YOUR GOAL:
Images are to be left out; everything else in the records gets copied exactly.

DATA TO USE:

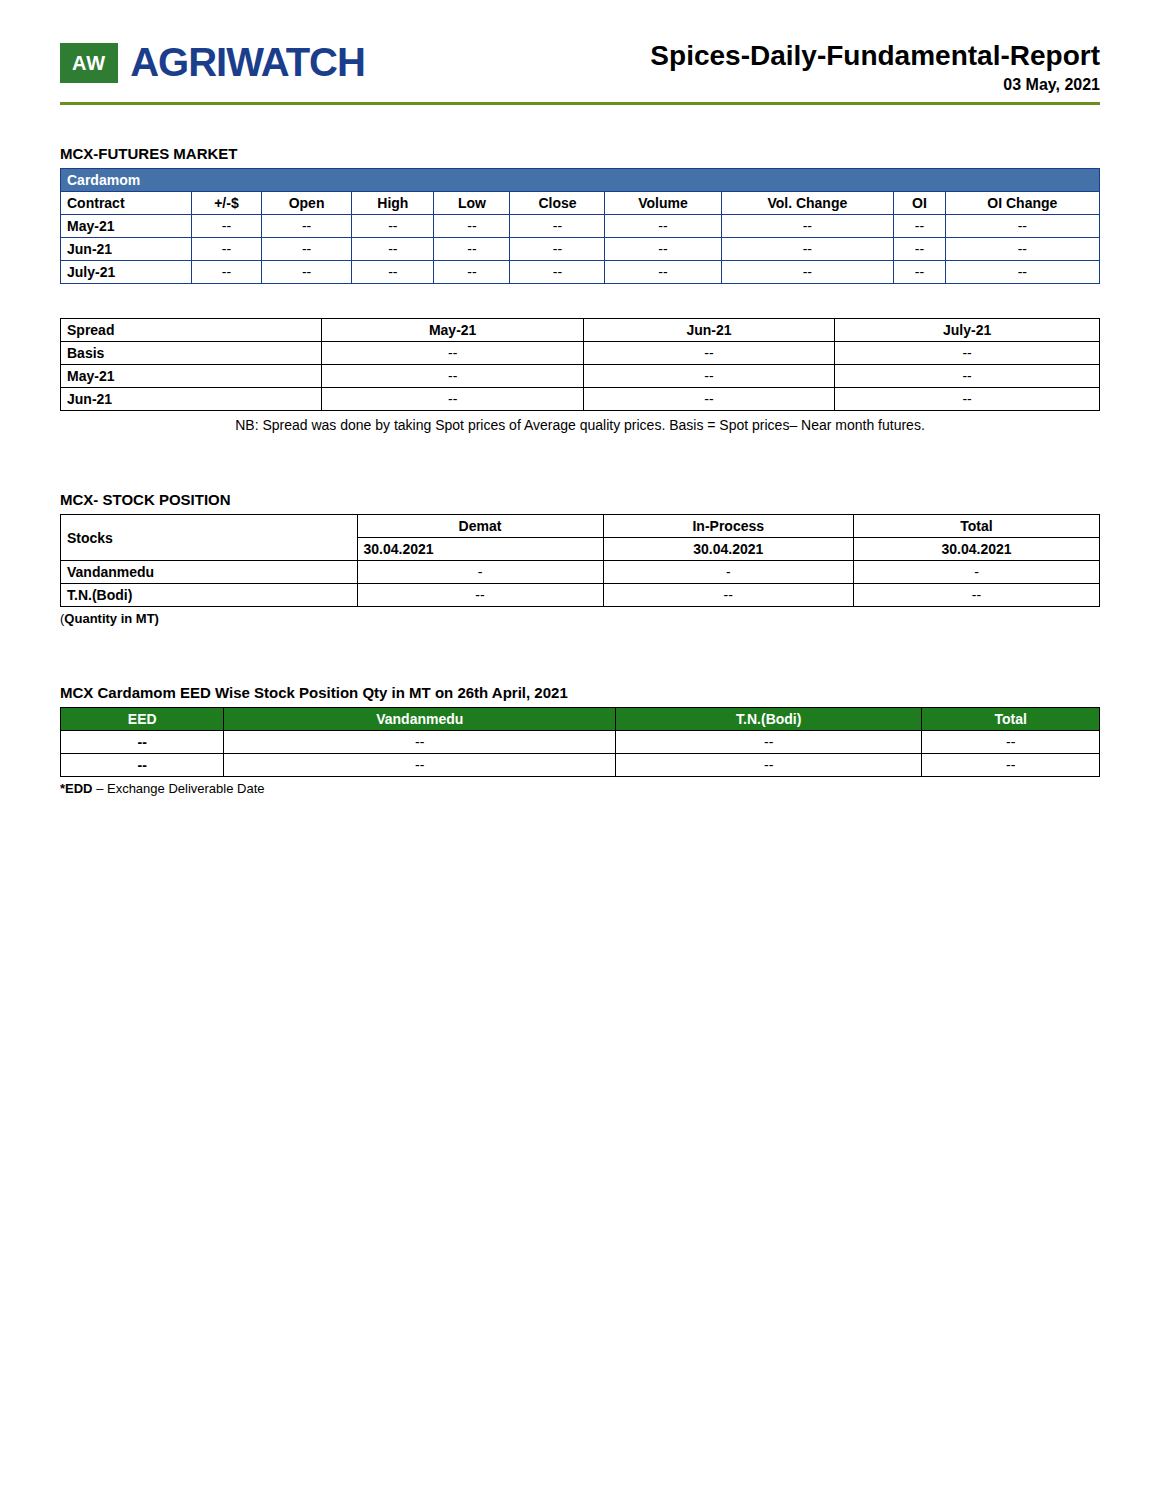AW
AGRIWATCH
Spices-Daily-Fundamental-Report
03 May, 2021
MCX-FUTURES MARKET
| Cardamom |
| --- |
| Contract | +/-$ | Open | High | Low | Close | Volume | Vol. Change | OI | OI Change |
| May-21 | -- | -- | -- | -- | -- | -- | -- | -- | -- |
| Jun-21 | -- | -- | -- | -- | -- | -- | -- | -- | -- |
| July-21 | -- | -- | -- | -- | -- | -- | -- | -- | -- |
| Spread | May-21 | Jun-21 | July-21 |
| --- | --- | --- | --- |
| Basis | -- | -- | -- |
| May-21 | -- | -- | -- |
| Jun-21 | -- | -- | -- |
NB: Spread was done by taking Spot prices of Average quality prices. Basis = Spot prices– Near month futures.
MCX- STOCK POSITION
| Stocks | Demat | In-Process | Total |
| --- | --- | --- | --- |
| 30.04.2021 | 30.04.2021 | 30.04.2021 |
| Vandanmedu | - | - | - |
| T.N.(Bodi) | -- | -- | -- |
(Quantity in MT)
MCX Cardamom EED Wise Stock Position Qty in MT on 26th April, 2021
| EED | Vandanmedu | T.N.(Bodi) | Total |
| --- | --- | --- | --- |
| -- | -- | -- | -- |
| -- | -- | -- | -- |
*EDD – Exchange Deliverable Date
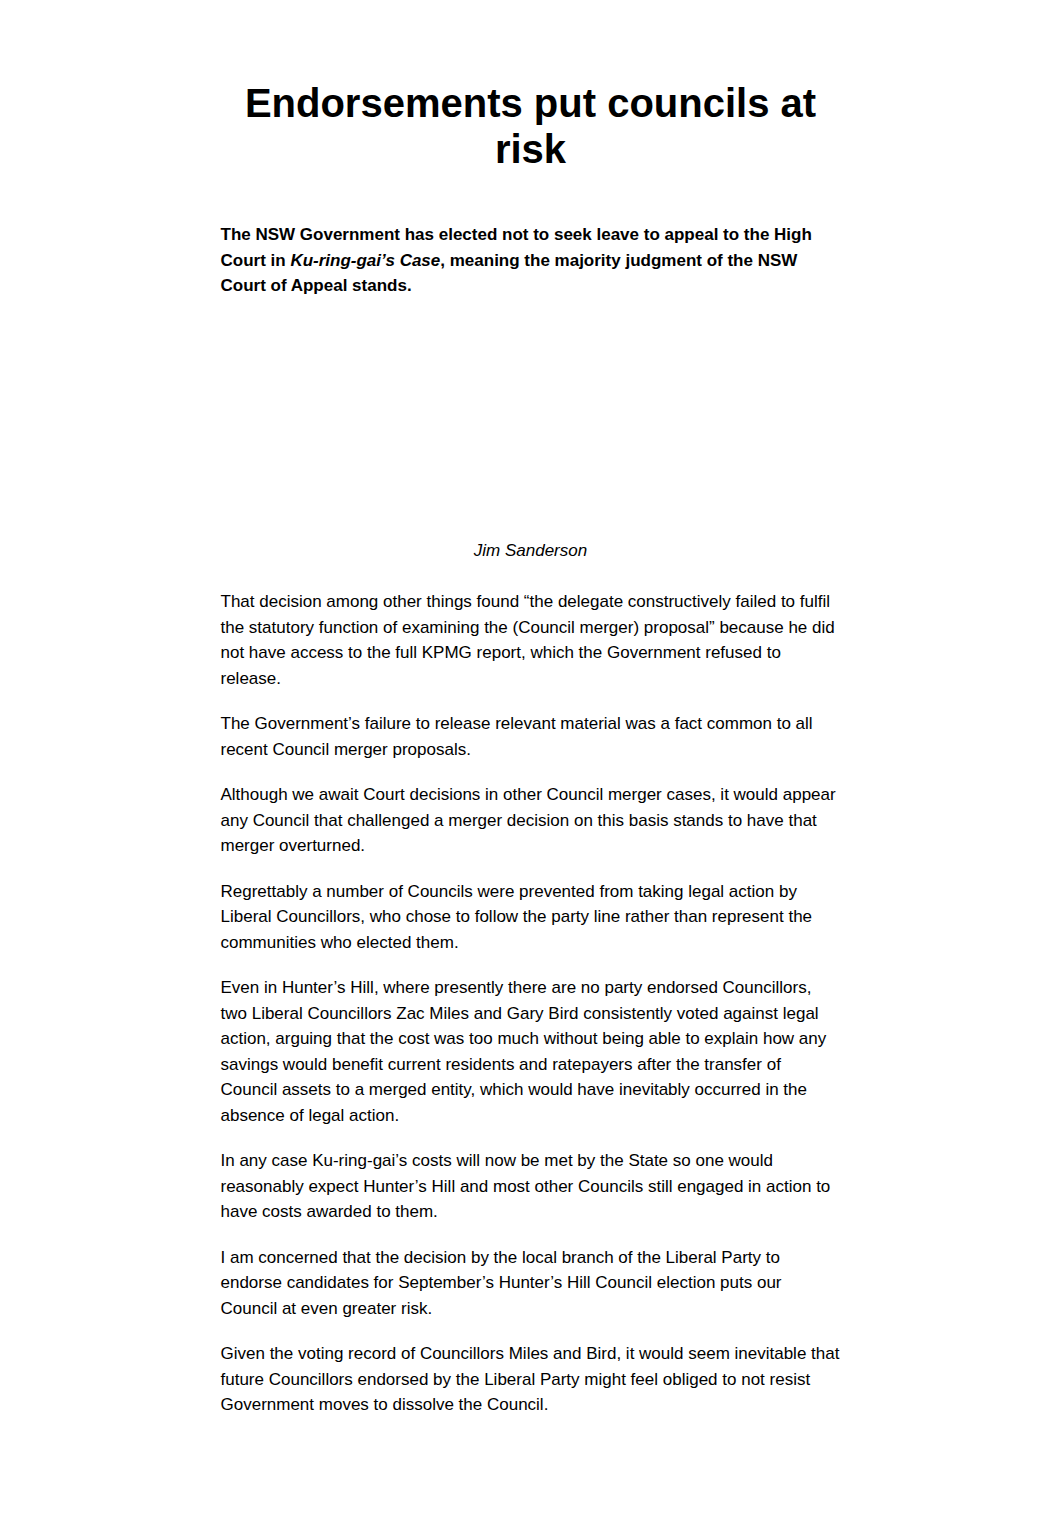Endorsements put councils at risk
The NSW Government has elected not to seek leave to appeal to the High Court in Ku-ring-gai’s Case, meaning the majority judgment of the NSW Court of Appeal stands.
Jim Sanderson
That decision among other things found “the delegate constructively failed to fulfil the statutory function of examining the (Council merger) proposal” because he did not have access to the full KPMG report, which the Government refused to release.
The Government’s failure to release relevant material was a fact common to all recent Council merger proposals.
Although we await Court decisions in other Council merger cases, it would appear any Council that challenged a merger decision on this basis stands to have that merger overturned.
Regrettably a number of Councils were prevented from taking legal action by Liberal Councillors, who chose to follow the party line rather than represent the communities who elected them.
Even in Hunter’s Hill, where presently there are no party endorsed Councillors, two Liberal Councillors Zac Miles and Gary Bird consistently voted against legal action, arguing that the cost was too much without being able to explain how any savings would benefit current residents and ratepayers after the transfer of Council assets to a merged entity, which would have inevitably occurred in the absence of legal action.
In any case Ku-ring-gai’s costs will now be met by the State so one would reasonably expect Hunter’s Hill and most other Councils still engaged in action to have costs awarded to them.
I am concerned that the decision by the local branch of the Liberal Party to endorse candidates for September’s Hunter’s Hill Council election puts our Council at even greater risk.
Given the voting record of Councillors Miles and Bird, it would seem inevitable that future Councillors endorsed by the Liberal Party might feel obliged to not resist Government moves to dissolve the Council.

RESPONSE FOR THIS EXERCISE:
AW
AGRIWATCH
Spices-Daily-Fundamental-Report
03 May, 2021
MCX-FUTURES MARKET
| Cardamom |
| --- |
| Contract | +/-$ | Open | High | Low | Close | Volume | Vol. Change | OI | OI Change |
| May-21 | -- | -- | -- | -- | -- | -- | -- | -- | -- |
| Jun-21 | -- | -- | -- | -- | -- | -- | -- | -- | -- |
| July-21 | -- | -- | -- | -- | -- | -- | -- | -- | -- |
| Spread | May-21 | Jun-21 | July-21 |
| --- | --- | --- | --- |
| Basis | -- | -- | -- |
| May-21 | -- | -- | -- |
| Jun-21 | -- | -- | -- |
NB: Spread was done by taking Spot prices of Average quality prices. Basis = Spot prices– Near month futures.
MCX- STOCK POSITION
| Stocks | Demat | In-Process | Total |
| --- | --- | --- | --- |
| 30.04.2021 | 30.04.2021 | 30.04.2021 |
| Vandanmedu | - | - | - |
| T.N.(Bodi) | -- | -- | -- |
(Quantity in MT)
MCX Cardamom EED Wise Stock Position Qty in MT on 26th April, 2021
| EED | Vandanmedu | T.N.(Bodi) | Total |
| --- | --- | --- | --- |
| -- | -- | -- | -- |
| -- | -- | -- | -- |
*EDD – Exchange Deliverable Date
Endorsements put councils at risk
The NSW Government has elected not to seek leave to appeal to the High Court in Ku-ring-gai’s Case, meaning the majority judgment of the NSW Court of Appeal stands.
Jim Sanderson
That decision among other things found “the delegate constructively failed to fulfil the statutory function of examining the (Council merger) proposal” because he did not have access to the full KPMG report, which the Government refused to release.
The Government’s failure to release relevant material was a fact common to all recent Council merger proposals.
Although we await Court decisions in other Council merger cases, it would appear any Council that challenged a merger decision on this basis stands to have that merger overturned.
Regrettably a number of Councils were prevented from taking legal action by Liberal Councillors, who chose to follow the party line rather than represent the communities who elected them.
Even in Hunter’s Hill, where presently there are no party endorsed Councillors, two Liberal Councillors Zac Miles and Gary Bird consistently voted against legal action, arguing that the cost was too much without being able to explain how any savings would benefit current residents and ratepayers after the transfer of Council assets to a merged entity, which would have inevitably occurred in the absence of legal action.
In any case Ku-ring-gai’s costs will now be met by the State so one would reasonably expect Hunter’s Hill and most other Councils still engaged in action to have costs awarded to them.
I am concerned that the decision by the local branch of the Liberal Party to endorse candidates for September’s Hunter’s Hill Council election puts our Council at even greater risk.
Given the voting record of Councillors Miles and Bird, it would seem inevitable that future Councillors endorsed by the Liberal Party might feel obliged to not resist Government moves to dissolve the Council.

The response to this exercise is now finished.